Māori and Pacific waka experts have collaborated to create three unique waka at the Rata symposium in Whangārei.
Experts from NZ, Hawaii and Tahiti have combined their knowledge and their work is expected to be demonstrated next month as part of the welcome for the Tuia 250 flotilla arrival.
James Eruera says, “I look at Tahitian Hawaiian and Māori the same people, so it's kind of like getting the whānau together for me.”
As a part of the Tuia Taitokerau vision, three canoes will be carved acknowledging the ancestral heritage of the Hawaiian, Tahitian and Māori people.

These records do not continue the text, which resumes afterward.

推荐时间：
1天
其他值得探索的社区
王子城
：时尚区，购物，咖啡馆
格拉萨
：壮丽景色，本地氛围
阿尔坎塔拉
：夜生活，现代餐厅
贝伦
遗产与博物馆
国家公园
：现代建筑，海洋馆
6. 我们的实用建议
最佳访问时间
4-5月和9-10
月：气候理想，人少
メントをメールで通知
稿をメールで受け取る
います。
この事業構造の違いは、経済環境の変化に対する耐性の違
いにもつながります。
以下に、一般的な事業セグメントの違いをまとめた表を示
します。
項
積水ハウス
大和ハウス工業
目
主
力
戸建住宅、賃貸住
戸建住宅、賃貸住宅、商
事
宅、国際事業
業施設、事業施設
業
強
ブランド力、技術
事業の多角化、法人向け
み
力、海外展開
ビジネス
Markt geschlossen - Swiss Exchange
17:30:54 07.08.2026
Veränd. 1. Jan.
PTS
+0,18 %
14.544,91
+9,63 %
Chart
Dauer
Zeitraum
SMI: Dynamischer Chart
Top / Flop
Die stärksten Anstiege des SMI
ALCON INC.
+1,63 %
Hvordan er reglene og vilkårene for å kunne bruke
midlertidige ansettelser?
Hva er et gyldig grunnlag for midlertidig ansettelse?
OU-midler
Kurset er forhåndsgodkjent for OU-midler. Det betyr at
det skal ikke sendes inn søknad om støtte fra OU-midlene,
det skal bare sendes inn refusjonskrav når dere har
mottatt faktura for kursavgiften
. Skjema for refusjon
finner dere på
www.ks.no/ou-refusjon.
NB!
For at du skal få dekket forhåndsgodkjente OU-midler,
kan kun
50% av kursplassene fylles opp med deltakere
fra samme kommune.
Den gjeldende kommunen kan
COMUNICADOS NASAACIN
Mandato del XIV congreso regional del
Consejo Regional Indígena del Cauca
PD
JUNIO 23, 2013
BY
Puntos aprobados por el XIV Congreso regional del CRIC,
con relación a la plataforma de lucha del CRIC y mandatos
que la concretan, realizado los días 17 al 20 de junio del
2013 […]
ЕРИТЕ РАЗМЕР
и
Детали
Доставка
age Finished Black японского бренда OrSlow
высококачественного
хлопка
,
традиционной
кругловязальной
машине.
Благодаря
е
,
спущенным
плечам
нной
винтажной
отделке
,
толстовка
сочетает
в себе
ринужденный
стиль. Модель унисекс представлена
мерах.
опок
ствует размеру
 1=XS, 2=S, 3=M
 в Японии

Alika Bumatay says, “We carve a lot to see the protocols that the Māori go through its very heart warming and very relatable and the hospitality just like at home.”
Eruera says, “You know all I hope for on that final day when the waka touches the water is that people understand how special this is to us for people to understand that our waka ain’t just logs that they ain’t just objects. That they’re living creatures, they’re living beings.”
Fieddie Tauotaha is a master canoe carver from Tahiti who has returned to Aotearoa to finish his father Puaniho Tauotaha's canoe which has been sitting in storage for many years.
Tauotaha says, “Hector told me "Fieddie you have to come back to New Zealand to finish your Papa canoe," but I never really thought about it, I'm just too busy working family and finance.”
Eruera says, “To have Fieddie come back to finish his dads canoe and to have the connection between them and Hector and everyone else coming together for this kaupapa is probably the highlight.”
For these carvers, sharing knowledge and retaining ancestral tradition is key.
Bumatay says, “I didn't look at it like that, I looked at it to carve along other Polynesian brothers and sisters so some people may be like "but hey you’re celebrating Captain Cook," but I say no, I'm just celebrating our culture.”
The Tuia 250 flotilla is expected to arrive in Northland at the end of this month. Only then will the public see the finished product.